China this week offered a slightly softer reaction to U.S. allegations of Chinese computer hacking and online theft of trade secrets.
"The security of cyberspace is a global issue, which needs rules and cooperation, instead of a cyberspace war," Hua Chunying, a spokeswoman for the Chinese Foreign Ministry, said Tuesday, a day after a top White House aide cited China's threat to U.S. cybersecurity.
"China is willing, on the basis of the principles of mutual respect and trust, to have constructive dialogue and cooperation on this issue with the international community, including the United States, to maintain the security, openness and peace of the Internet," she added, according to the official China Daily newspaper.
Ms. Hua was responding to comments by Thomas E. Donilon, President Obama's national security adviser, who called cybersecurity issues "a growing challenge to our economic relationship with China."
"From the president on down, this has become a key point of concern and discussion with China at all levels of our governments," Mr. Donilon said during a wide-ranging speech in New York.
Cybersecurity scholars were cautious Wednesday about seeing the Chinese opening as a breakthrough.
"Expect this to take years," James A Lewis of the Center for Strategic and International Studies said.
Mr.

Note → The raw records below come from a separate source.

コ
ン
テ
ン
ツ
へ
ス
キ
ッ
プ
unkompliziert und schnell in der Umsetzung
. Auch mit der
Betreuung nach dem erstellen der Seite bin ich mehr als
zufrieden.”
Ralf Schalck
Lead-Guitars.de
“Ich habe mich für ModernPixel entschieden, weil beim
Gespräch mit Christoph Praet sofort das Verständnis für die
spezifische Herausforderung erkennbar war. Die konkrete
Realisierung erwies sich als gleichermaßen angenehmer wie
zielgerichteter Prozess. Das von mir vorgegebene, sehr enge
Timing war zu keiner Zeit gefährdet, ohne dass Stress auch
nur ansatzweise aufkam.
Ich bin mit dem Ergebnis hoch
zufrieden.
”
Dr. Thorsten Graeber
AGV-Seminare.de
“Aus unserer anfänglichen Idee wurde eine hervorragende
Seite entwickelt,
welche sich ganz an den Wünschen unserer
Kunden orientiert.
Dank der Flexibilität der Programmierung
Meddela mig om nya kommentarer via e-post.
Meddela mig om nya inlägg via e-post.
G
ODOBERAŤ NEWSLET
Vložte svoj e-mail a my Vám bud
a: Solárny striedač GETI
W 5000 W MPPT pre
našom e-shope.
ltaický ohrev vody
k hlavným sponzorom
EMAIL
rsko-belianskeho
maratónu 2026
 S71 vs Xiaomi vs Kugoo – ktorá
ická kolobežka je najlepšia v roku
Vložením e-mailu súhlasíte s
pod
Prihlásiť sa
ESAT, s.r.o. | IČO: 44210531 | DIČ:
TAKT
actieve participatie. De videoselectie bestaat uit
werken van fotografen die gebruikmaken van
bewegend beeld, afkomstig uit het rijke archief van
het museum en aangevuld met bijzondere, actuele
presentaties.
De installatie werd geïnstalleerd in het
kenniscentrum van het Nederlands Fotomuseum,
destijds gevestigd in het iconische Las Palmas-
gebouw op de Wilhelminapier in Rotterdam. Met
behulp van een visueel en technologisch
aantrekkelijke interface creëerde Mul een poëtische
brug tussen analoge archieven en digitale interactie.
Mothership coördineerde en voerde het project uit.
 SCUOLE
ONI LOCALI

Lewis, a former State Department official who is privy to administration thinking on cybersecurity, added that the litmus test for Chinese seriousness would be an agreement to "sustained formal talks" at the assistant secretary of state level or above and "regular dialogue between senior officials" on the issue.
He warned that the Chinese might require concessions in return for holding back their cyberespionage.

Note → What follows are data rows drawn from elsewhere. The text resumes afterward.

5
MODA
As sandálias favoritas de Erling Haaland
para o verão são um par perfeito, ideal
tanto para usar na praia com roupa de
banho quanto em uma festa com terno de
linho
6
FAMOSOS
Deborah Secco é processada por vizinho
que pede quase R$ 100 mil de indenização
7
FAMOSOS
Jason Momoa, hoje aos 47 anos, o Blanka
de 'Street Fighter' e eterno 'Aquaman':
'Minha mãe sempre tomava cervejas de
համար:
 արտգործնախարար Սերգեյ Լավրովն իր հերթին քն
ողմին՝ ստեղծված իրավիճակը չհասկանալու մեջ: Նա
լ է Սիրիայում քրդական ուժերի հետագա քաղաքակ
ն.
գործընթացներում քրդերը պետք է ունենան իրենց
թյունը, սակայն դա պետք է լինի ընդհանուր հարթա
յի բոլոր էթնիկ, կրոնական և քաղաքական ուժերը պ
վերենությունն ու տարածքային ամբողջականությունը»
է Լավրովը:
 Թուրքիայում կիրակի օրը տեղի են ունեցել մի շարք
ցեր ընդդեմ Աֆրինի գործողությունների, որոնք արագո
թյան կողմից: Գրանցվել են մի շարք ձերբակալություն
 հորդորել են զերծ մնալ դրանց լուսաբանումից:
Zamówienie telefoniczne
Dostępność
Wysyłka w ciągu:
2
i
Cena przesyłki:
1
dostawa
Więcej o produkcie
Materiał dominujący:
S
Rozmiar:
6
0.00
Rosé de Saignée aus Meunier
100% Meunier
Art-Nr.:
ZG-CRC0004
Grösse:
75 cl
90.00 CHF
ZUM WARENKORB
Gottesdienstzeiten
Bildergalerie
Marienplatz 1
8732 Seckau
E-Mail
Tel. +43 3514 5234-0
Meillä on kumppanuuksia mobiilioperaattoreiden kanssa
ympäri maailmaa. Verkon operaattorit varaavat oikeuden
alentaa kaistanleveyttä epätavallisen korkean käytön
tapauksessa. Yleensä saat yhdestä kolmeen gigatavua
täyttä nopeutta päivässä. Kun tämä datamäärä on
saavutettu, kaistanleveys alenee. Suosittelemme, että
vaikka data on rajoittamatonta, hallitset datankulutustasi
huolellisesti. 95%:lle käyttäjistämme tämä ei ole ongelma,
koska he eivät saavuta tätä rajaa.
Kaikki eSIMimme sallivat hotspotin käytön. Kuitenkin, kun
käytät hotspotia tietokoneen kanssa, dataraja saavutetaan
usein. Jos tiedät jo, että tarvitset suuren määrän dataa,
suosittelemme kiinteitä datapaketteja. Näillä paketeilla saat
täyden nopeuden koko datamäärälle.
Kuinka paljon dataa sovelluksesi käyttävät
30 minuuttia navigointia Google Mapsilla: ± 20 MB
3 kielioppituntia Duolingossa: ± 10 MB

"[I'm] not sure if there are any we could make," Mr. Lewis said.
On Sunday, Chinese Foreign Minister Yang Jiechi called earlier U.S. claims of Chinese military hacking a politically motivated smear campaign.
"Anyone who tries to fabricate or piece together a sensational story to serve their political motive will not be able to blacken the name of others or whitewash themselves," Mr. Yang told reporters at a news conference.
"We hope the relevant parties will stop irresponsible attacks or accusations."
Also Sunday, the official media emphasized new figures showing U.S. hackers behind huge numbers of attacks against Chinese websites.
Over the past two months, more than 11,000 websites in China were attacked by computers from other countries, Beijing's National Computer Network Emergency Response Coordination Center said Sunday. It blamed one-third of these attacks on American hackers.
⦁ This article is based in part on wire service reports.